Extract each line holding the word "Bond" from the entries.

[Page-level text extractions]
============================================================

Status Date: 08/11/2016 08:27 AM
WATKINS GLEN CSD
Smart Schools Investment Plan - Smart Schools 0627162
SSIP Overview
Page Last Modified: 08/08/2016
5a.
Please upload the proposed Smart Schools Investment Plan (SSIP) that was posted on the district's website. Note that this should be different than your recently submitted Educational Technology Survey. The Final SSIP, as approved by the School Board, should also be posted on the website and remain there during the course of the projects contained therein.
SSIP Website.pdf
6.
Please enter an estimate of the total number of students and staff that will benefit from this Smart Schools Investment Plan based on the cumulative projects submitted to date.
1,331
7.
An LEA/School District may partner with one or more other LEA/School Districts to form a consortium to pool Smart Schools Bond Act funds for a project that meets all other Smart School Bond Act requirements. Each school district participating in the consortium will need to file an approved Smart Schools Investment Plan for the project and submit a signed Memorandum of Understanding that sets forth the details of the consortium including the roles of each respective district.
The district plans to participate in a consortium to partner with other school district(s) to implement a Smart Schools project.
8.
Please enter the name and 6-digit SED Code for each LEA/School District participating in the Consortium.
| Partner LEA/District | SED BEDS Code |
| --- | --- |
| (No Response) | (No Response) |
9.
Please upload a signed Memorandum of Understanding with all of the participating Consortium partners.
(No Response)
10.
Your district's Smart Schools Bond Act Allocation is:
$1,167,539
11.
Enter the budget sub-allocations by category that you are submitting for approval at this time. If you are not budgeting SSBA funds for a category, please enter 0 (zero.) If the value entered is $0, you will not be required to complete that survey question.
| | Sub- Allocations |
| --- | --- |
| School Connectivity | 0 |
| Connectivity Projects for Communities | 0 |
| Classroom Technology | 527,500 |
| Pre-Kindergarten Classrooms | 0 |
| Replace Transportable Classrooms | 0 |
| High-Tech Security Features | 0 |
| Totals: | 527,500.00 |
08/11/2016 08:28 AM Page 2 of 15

============================================================

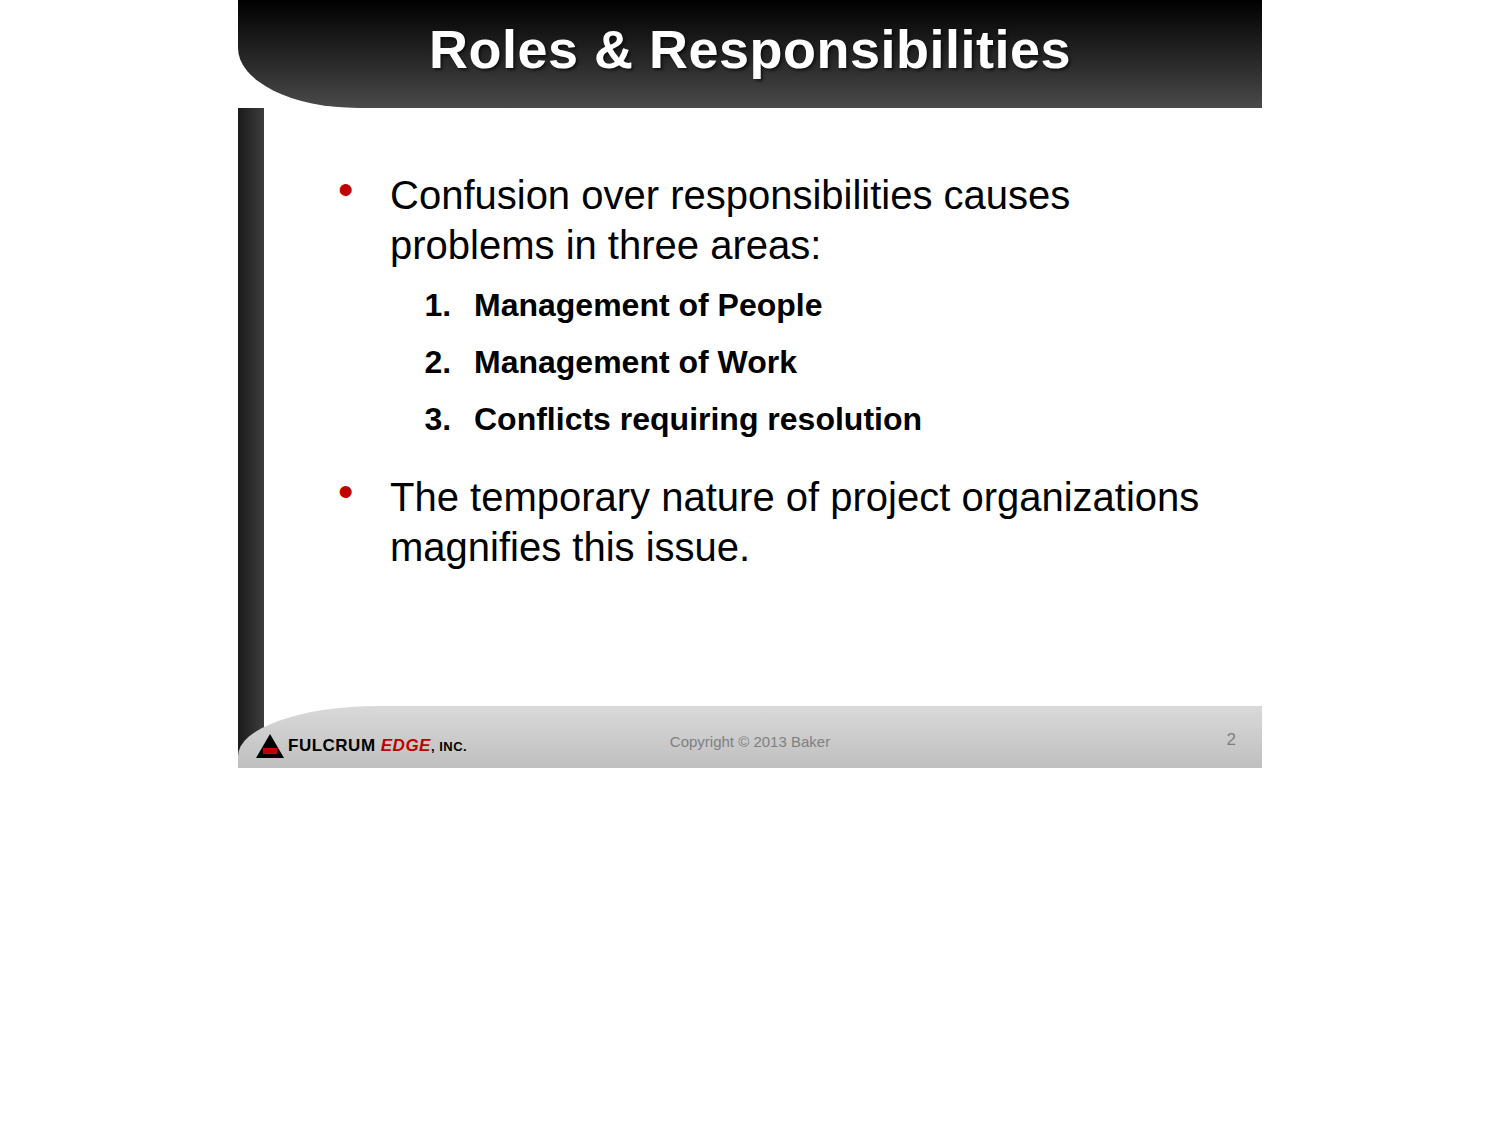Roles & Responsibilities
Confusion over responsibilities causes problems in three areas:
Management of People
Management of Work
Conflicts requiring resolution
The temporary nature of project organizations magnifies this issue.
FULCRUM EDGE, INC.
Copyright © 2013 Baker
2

============================================================

#### [Answer section]
An LEA/School District may partner with one or more other LEA/School Districts to form a consortium to pool Smart Schools Bond Act funds for a project that meets all other Smart School Bond Act requirements. Each school district participating in the consortium will need to file an approved Smart Schools Investment Plan for the project and submit a signed Memorandum of Understanding that sets forth the details of the consortium including the roles of each respective district.
Your district's Smart Schools Bond Act Allocation is:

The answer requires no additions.